_Action item_.
Copy every line of text from the records below word for word, leaving out the pictures.

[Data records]
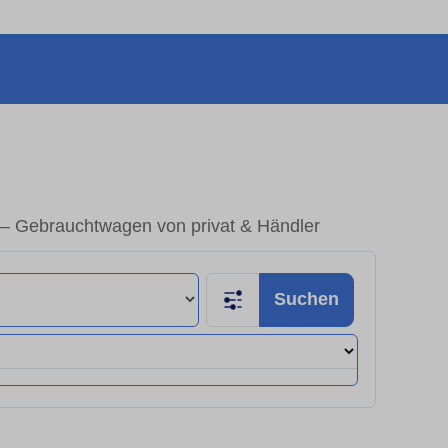
– Gebrauchtwagen von privat & Händler
Suchen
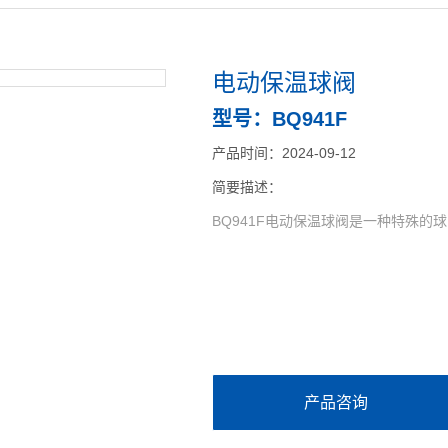
电动保温球阀
型号：BQ941F
产品时间：2024-09-12
简要描述：
‌BQ941F电动保温球阀‌是一种特
产品咨询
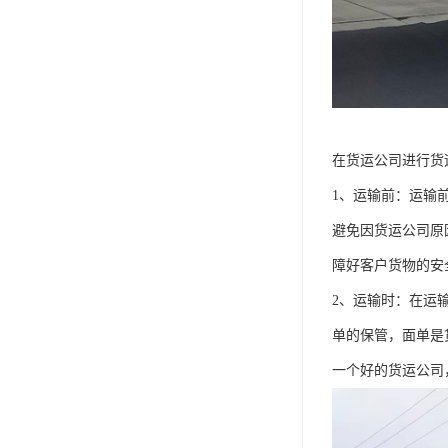
在货运公司进行货
1、运输前：运输
避免因货运公司原
障好客户货物的安
2、运输时：在运
单的保管，面单是
一个好的货运公司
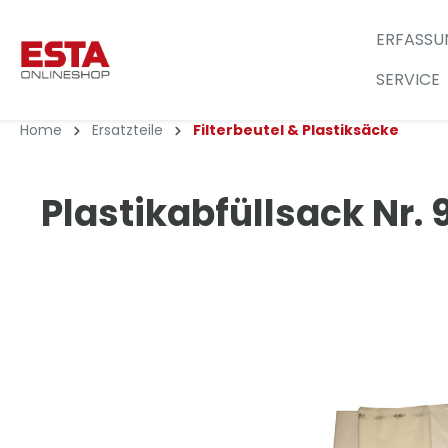
ERFASSU
SERVICE
Home
Ersatzteile
Filterbeutel & Plastiksäcke
Plastikabfüllsack Nr. 9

_Output_.
– Gebrauchtwagen von privat & Händler
Suchen
电动保温球阀
型号：BQ941F
产品时间：2024-09-12
简要描述：
‌BQ941F电动保温球阀‌是一种特
产品咨询
在货运公司进行货
1、运输前：运输
避免因货运公司原
障好客户货物的安
2、运输时：在运
单的保管，面单是
一个好的货运公司
ERFASSU
SERVICE
Home
Ersatzteile
Filterbeutel & Plastiksäcke
Plastikabfüllsack Nr. 9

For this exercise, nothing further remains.